En juillet dernier, l’institut de sondage avait amorcé un début de réponse à ces freins, révélant la peur des jeunes femmes de moins de 25 ans qui redoutent «d’être l’objet d’agression physique ou sexuelle» en adoptant le «No Bra» mais aussi le profond ancrage de la «culture du viol» dans notre société.

En revanche, les positions s’avèrent moins tranchées concernant les vêtements dévoilant les jambes des lycéennes. Les Français ont un avis très partagé concernant le port du mini-short ou de la mini-jupe. 56% des Français s’opposent au premier mais plus de 51% sont favorables à la jupette ou encore aux robes moulantes. Si ces vêtements n’ont pas leur place en milieu scolaire pour les anciennes générations, la mini-jupe provoque aussi «des réactions symptomatiques d’une vision très sexualisée» chez les jeunes (58% d’opposants chez les moins de 35 ans).

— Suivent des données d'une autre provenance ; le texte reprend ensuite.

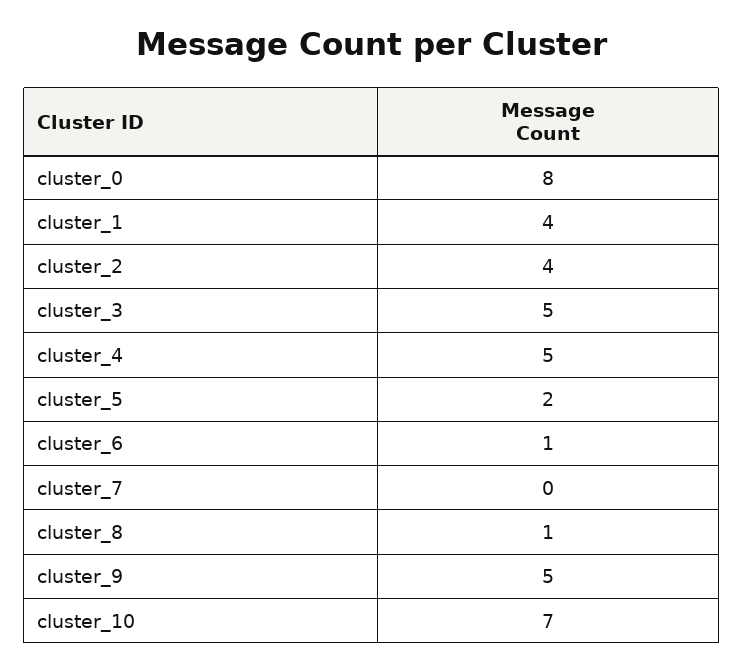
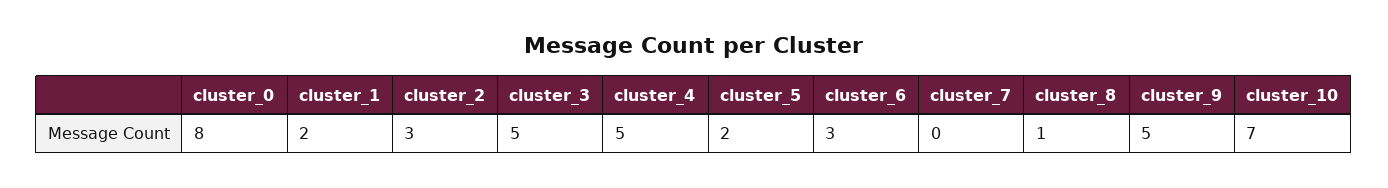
  {
    "cluster_0": 8,
-   "cluster_1": 4,
+   "cluster_1": 2,
-   "cluster_2": 4,
+   "cluster_2": 3,
    "cluster_3": 5,
    "cluster_4": 5,
    "cluster_5": 2,
-   "cluster_6": 1,
+   "cluster_6": 3,
    "cluster_7": 0,
    "cluster_8": 1,
    "cluster_9": 5,
    "cluster_10": 7
  }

«Pour ces adultes qui comptent nombre de parents dans leurs rangs, ce mouvement semble plutôt soulever la difficulté à gérer le droit des filles à afficher leur féminité dans un cadre où ils estiment – à tort ou à raison – que l’institution scolaire ne sera pas en mesure de les protéger des agressions que leur liberté vestimentaire pourrait susciter», conclut François Kraus de l’Ifop.

(1) L’enquête Ifop a été menée pour le magazine Marianne sur 2027 personnes représentatives de la population âgée de 18 ans et plus, résidant en France métropolitaine, et via un questionnaire auto-administré en ligne du 18 au 21 septembre 2020.